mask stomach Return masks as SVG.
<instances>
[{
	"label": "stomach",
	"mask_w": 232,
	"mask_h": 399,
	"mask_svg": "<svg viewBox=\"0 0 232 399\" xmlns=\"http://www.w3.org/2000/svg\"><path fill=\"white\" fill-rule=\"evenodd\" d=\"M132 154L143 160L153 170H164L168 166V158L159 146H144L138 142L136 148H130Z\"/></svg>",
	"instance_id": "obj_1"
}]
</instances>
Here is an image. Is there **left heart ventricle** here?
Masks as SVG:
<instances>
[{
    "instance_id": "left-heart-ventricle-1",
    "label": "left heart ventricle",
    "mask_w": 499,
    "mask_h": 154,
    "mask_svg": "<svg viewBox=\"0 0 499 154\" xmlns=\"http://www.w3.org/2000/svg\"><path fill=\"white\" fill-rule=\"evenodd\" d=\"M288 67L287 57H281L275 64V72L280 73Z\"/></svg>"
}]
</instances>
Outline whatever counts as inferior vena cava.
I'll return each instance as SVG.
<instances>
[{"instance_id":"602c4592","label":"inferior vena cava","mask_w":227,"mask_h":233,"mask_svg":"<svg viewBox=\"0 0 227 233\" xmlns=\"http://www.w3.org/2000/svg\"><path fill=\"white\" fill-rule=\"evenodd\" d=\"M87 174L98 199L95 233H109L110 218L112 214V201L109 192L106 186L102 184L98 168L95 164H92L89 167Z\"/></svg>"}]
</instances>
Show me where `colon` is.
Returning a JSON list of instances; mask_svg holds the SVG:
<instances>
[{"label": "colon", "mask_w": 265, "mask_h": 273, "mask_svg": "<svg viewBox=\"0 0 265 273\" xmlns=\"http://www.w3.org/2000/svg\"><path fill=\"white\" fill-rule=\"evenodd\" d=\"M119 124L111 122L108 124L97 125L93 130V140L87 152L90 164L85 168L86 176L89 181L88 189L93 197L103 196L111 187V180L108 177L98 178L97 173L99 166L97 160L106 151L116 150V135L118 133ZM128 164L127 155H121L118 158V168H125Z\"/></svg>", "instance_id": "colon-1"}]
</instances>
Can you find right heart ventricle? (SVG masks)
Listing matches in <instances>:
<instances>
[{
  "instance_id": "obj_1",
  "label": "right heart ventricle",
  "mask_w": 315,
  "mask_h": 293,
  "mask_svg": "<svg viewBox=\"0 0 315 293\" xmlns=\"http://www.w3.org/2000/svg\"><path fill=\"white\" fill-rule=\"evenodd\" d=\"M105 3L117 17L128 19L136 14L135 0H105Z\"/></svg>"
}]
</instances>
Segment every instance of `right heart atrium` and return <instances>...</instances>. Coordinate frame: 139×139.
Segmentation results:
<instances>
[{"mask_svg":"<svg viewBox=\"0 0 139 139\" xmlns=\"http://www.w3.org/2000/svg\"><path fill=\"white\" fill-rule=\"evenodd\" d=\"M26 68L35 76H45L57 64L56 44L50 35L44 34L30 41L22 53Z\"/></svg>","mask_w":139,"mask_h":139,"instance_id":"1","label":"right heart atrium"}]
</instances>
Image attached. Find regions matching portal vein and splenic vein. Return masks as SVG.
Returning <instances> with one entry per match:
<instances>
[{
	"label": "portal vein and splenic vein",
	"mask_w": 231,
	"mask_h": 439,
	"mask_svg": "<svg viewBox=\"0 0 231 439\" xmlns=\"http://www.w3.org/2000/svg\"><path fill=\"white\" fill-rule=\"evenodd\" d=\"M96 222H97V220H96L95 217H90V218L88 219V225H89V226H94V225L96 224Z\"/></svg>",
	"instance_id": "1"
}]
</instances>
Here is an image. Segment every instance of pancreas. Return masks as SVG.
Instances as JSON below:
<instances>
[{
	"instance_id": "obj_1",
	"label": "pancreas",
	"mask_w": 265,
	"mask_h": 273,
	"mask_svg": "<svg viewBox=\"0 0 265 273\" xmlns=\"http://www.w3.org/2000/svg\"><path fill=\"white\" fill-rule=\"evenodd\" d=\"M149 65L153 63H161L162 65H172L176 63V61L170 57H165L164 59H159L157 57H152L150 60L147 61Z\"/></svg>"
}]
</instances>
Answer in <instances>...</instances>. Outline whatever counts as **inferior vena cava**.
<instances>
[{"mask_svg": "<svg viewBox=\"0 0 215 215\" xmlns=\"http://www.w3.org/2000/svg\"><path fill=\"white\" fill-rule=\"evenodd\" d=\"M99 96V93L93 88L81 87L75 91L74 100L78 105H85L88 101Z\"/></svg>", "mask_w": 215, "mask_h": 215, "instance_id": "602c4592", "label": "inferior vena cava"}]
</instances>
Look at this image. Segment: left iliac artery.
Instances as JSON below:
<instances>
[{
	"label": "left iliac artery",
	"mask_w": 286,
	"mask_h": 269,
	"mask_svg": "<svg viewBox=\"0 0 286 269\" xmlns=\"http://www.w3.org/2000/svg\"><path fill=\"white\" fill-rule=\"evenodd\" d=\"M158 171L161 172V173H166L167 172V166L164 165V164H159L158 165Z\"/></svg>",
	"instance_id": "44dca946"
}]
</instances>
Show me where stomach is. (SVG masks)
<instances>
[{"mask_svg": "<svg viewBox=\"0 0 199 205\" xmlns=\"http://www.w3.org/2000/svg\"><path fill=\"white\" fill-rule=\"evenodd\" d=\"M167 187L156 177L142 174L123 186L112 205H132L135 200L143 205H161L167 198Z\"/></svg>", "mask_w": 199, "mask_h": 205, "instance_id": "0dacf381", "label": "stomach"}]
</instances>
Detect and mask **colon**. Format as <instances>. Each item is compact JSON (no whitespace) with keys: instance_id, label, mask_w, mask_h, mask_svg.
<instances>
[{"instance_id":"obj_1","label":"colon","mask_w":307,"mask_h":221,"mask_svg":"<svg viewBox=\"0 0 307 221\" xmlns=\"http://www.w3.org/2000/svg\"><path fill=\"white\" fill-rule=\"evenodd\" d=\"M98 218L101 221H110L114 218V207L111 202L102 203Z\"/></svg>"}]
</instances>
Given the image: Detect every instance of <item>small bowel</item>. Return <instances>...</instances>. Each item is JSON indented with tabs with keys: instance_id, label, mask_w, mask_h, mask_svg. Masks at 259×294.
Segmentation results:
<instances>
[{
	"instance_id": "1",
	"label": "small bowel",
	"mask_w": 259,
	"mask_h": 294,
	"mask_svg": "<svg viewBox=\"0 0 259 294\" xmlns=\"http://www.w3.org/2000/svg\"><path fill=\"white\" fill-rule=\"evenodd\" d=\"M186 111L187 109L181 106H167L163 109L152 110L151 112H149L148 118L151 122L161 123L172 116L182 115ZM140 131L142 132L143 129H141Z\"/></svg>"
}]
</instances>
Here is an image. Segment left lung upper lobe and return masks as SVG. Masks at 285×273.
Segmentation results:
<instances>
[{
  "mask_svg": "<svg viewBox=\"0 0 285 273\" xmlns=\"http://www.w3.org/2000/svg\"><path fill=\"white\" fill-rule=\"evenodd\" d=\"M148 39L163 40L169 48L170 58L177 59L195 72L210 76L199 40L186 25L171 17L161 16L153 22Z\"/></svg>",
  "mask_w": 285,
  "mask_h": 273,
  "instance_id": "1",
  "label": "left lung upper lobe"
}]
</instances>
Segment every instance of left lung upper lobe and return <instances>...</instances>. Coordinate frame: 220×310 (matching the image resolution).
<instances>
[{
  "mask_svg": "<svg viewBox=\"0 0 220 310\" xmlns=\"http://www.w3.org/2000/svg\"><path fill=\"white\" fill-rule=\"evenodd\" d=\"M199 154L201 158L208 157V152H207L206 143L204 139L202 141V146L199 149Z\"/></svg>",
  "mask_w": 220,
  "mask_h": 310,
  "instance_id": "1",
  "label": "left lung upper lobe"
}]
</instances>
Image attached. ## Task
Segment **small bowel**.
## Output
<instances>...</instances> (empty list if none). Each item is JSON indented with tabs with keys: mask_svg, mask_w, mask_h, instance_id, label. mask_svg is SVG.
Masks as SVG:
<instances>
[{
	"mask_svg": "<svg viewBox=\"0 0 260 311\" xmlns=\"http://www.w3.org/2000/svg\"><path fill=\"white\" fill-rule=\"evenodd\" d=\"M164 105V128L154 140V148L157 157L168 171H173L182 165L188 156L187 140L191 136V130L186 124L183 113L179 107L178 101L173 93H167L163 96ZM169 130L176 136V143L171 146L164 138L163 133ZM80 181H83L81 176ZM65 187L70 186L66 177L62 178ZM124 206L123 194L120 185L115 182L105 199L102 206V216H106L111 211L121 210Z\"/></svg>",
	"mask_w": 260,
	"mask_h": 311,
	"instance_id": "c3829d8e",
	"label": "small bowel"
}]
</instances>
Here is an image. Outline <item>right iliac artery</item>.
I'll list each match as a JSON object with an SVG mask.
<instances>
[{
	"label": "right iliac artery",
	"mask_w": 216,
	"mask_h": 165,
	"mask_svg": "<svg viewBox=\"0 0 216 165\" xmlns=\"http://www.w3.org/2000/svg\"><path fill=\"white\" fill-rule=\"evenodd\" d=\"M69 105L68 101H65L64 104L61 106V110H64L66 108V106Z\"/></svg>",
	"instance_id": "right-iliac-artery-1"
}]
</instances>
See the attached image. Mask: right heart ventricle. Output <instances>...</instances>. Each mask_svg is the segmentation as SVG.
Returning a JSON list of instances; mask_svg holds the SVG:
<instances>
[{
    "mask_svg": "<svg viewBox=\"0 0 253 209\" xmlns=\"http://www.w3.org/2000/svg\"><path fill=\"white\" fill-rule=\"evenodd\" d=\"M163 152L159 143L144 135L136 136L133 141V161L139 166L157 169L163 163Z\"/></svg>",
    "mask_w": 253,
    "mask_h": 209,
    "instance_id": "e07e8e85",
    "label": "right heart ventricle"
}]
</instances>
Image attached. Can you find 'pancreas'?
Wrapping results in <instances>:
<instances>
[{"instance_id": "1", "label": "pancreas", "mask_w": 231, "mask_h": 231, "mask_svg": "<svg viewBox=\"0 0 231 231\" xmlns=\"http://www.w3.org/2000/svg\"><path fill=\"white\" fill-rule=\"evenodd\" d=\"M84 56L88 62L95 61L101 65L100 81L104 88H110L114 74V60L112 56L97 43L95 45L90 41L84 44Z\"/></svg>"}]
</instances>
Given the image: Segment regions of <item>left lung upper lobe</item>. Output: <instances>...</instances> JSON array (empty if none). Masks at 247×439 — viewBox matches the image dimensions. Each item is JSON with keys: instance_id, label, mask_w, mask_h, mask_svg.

* REQUIRED WORK *
Count the lines above that contain the string "Coordinate", treating uppercase and lowercase as distinct. Give only the number.

* THE OUTPUT *
2